The SIOP PARC Committee is pleased to announce that Dr. Jinghao Yan has been awarded the 2026 PARC Early Career Award, made possible through the generous support from the Rally Foundation for Childhood Cancer Research and the NaiKong and Irene Cheung Family.

Nephron-sparing surgery (NSS) is the standard of care for bilateral Wilms tumor (BWT), yet clinical practice lacks an objective, preoperative tool to predict surgical complexity. This gap directly affects critical decisions, including preoperative chemotherapy intensification, referral to high-volume centers, and the choice between simultaneous and staged procedures.

To address this unmet need, we propose a multicenter observational cohort study with a two-stage design: retrospective modeling followed by prospective validation. Leveraging an established national BWT cohort under the Society of Pediatric Surgery, Chinese Medical Association (CMA), we will enroll patients aged ≤18 years with pathologically confirmed BWT, standardized preoperative chemotherapy, and planned NSS. The primary outcome, “high-complexity NSS,” is defined by intraoperative tumor rupture, positive surgical margins, conversion to radical nephrectomy, gross residual tumor, failure of lymph node sampling, or a postoperative decline in renal function of ≥25%.

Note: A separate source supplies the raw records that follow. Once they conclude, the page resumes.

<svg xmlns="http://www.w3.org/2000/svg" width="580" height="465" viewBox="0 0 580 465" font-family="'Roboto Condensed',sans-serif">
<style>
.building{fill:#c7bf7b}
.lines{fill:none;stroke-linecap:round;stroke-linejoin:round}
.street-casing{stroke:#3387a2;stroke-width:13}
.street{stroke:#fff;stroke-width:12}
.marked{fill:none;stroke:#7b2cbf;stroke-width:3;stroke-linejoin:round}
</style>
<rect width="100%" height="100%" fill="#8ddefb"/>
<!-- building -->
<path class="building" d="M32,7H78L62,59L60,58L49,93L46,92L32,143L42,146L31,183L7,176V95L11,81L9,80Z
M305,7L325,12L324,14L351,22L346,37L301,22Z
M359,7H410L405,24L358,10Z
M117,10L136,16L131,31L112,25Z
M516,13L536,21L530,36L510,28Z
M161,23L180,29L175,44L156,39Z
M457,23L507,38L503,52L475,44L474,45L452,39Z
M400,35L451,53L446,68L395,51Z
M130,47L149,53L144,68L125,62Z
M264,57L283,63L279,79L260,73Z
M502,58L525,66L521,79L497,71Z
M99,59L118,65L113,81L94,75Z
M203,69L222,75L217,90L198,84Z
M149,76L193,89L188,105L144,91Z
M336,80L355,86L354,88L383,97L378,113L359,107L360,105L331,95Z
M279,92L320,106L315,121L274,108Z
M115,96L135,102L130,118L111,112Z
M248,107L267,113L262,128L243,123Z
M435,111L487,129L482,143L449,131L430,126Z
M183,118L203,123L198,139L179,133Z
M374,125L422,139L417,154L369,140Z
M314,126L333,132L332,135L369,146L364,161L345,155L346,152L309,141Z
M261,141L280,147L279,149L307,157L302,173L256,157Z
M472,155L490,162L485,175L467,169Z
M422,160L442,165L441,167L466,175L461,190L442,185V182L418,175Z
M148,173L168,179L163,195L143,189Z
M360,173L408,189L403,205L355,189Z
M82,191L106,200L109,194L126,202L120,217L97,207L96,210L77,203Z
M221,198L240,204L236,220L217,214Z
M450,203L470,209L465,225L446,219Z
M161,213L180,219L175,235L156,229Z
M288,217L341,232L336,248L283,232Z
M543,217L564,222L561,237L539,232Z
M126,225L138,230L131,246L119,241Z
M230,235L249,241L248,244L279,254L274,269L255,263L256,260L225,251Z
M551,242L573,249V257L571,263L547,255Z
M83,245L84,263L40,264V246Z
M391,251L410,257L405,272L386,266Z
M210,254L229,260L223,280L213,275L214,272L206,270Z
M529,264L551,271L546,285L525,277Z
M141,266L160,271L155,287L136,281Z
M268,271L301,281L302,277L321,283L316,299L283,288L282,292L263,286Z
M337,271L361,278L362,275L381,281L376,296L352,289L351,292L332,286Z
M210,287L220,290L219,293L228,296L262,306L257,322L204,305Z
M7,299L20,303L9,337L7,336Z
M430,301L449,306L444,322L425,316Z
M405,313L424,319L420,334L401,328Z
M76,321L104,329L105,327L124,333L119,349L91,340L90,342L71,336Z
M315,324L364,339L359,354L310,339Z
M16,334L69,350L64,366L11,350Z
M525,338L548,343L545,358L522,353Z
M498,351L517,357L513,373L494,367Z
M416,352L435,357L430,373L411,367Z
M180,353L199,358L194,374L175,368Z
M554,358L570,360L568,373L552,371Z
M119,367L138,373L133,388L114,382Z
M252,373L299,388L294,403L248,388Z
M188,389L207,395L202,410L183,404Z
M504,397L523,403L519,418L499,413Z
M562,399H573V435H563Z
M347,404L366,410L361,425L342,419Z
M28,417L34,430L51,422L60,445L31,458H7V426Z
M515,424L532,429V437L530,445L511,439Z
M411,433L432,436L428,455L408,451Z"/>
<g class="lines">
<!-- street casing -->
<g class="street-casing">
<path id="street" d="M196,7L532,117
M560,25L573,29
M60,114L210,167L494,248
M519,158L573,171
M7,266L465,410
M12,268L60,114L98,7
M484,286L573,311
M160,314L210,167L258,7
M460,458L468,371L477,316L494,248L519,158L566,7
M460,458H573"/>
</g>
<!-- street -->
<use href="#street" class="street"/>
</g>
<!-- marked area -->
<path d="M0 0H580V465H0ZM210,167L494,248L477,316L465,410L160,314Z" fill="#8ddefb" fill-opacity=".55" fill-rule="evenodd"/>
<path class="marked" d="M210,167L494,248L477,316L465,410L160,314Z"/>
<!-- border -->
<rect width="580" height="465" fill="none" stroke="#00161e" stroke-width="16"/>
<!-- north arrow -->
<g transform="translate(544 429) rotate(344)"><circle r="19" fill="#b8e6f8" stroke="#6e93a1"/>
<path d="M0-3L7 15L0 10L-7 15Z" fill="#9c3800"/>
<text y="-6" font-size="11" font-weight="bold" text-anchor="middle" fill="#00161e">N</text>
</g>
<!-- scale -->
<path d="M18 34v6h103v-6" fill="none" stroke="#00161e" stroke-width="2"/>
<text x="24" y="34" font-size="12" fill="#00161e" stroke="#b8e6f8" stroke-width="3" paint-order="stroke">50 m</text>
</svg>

We will extract radiomics features (morphological, first-order, texture, and wavelet) from preoperative contrast-enhanced CT images and combine them with clinical variables. After feature selection using ICC consistency and LASSO regression, multiple machine learning algorithms (regularized logistic regression, random forest, SVM, and XGBoost) will be trained on 70% of the cohort and validated on the remaining 30%, with external validation using an independent dataset.

This research will strengthen the CMA cooperative group in five ways. First, it introduces state-of-the-art radiomics and machine learning methods to CMA, building local capacity in image segmentation, feature extraction, and predictive-tool development. Second, as the first pediatric oncology center from western China—a low-income region—to participate in this CMA cohort, our site will contribute real-world data that helps close the current gap in regional representation. Third, the resulting predictive model will serve as a practical triage tool for resource-limited centers, enabling timely referral of high-complexity cases to high-volume institutions and thereby improving patient safety and outcomes. Fourth, the project establishes a standardized surgical-complexity assessment framework—using predefined perioperative endpoints—that can be adopted across all CMA centers for uniform outcome reporting in future surgical studies. Finally, the mentorship and collaboration model developed through this project will create a replicable template for future multicenter research, strengthening CMA’s research infrastructure and fostering sustained partnerships between eastern and western China.

Bio

Dr. Jinghao Yan is an attending surgeon specializing in neonatal surgery and surgical oncology at Xinjiang Children’s Hospital, and a recent MD graduate of Capital Medical University, where he completed clinical training at its affiliated Beijing Children’s Hospital. His research focuses on bilateral Wilms tumor, integrating radiomics and machine learning to predict surgical complexity. He has published multiple peer-reviewed articles on Wilms tumor outcomes and is a core member of a national multicenter BWT cohort. As the first surgeon from western China—a low-income region—to join this cohort, he is committed to bridging regional disparities and advancing data-driven surgical decision-making.